What is required: Go to the line below containing "נוספים מבית B.Tech" and print exactly from there through the line containing "Wöchentlicher Newsletter", both included. Print nothing else.

Collected data
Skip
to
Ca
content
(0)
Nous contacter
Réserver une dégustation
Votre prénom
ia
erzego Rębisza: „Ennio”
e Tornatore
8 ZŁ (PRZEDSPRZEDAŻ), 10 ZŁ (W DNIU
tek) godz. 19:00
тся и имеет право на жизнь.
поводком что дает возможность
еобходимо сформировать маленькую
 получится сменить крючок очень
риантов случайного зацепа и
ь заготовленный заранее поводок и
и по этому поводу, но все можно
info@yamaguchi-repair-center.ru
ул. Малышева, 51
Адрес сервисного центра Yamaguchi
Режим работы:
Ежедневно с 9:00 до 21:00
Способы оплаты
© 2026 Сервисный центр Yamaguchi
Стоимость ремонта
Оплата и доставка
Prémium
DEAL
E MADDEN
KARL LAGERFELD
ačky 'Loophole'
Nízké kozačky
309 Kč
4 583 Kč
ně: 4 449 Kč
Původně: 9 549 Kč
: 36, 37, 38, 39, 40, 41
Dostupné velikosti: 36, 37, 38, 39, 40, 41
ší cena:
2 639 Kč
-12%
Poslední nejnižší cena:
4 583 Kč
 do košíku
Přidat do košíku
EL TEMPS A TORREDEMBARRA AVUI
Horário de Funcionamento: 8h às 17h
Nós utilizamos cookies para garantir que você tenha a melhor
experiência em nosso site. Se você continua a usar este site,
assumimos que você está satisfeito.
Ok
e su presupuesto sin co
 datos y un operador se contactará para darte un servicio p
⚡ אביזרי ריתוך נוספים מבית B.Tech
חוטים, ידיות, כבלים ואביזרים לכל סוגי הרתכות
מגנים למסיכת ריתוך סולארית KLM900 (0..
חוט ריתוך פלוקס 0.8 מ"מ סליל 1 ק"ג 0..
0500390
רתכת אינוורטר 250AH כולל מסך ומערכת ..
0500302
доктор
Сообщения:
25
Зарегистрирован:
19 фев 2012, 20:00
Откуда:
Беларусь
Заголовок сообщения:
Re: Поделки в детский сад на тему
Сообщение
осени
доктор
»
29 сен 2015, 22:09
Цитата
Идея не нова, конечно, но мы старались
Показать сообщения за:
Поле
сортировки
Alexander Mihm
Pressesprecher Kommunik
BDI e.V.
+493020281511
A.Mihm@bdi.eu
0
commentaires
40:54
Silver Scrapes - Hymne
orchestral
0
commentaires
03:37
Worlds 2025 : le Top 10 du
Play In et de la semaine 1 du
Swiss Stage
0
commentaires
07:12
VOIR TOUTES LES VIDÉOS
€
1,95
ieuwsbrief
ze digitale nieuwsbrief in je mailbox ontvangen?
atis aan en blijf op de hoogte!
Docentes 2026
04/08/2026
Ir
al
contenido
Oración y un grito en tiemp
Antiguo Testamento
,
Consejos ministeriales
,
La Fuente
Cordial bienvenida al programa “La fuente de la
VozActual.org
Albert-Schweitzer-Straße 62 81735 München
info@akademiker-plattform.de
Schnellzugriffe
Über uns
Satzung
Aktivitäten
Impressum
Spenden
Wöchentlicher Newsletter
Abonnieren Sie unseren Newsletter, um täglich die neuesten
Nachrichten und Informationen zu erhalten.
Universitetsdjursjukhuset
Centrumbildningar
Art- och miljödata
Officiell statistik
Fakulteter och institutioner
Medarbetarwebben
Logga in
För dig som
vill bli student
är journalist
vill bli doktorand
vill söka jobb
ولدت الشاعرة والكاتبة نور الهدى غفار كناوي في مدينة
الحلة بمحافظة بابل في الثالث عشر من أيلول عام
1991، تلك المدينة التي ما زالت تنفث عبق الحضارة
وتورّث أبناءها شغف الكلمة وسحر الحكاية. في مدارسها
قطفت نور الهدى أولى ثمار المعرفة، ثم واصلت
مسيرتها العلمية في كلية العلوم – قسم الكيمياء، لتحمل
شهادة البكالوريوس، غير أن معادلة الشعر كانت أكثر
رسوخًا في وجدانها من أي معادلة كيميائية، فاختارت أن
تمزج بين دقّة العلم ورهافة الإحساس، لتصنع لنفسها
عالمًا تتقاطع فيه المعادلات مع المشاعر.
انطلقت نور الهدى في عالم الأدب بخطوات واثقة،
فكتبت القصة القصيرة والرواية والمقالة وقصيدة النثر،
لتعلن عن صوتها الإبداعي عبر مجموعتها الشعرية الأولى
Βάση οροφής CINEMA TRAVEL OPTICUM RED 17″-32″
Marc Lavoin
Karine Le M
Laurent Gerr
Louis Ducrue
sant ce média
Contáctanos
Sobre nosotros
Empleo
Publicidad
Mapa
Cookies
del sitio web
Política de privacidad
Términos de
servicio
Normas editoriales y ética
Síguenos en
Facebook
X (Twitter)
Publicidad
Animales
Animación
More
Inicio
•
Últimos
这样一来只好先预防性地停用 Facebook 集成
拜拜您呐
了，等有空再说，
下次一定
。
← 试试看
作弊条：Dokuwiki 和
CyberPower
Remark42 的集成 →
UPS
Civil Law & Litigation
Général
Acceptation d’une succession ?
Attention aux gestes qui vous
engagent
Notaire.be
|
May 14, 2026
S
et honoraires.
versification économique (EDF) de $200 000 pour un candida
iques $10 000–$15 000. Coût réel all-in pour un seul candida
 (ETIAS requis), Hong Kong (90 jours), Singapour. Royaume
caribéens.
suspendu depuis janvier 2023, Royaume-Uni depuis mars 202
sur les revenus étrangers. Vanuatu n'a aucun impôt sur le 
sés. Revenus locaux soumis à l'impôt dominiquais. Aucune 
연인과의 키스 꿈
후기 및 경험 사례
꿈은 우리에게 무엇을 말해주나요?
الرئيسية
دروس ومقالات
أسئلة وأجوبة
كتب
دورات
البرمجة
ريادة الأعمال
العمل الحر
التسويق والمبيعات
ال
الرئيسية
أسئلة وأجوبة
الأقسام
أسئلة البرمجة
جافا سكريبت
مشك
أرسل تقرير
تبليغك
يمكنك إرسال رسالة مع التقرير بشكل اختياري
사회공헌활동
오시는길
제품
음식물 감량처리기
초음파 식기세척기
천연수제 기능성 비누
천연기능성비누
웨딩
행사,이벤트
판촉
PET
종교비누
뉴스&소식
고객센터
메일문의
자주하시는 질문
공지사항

Answer space:
⚡ אביזרי ריתוך נוספים מבית B.Tech
חוטים, ידיות, כבלים ואביזרים לכל סוגי הרתכות
מגנים למסיכת ריתוך סולארית KLM900 (0..
חוט ריתוך פלוקס 0.8 מ"מ סליל 1 ק"ג 0..
0500390
רתכת אינוורטר 250AH כולל מסך ומערכת ..
0500302
доктор
Сообщения:
25
Зарегистрирован:
19 фев 2012, 20:00
Откуда:
Беларусь
Заголовок сообщения:
Re: Поделки в детский сад на тему
Сообщение
осени
доктор
»
29 сен 2015, 22:09
Цитата
Идея не нова, конечно, но мы старались
Показать сообщения за:
Поле
сортировки
Alexander Mihm
Pressesprecher Kommunik
BDI e.V.
+493020281511
A.Mihm@bdi.eu
0
commentaires
40:54
Silver Scrapes - Hymne
orchestral
0
commentaires
03:37
Worlds 2025 : le Top 10 du
Play In et de la semaine 1 du
Swiss Stage
0
commentaires
07:12
VOIR TOUTES LES VIDÉOS
€
1,95
ieuwsbrief
ze digitale nieuwsbrief in je mailbox ontvangen?
atis aan en blijf op de hoogte!
Docentes 2026
04/08/2026
Ir
al
contenido
Oración y un grito en tiemp
Antiguo Testamento
,
Consejos ministeriales
,
La Fuente
Cordial bienvenida al programa “La fuente de la
VozActual.org
Albert-Schweitzer-Straße 62 81735 München
info@akademiker-plattform.de
Schnellzugriffe
Über uns
Satzung
Aktivitäten
Impressum
Spenden
Wöchentlicher Newsletter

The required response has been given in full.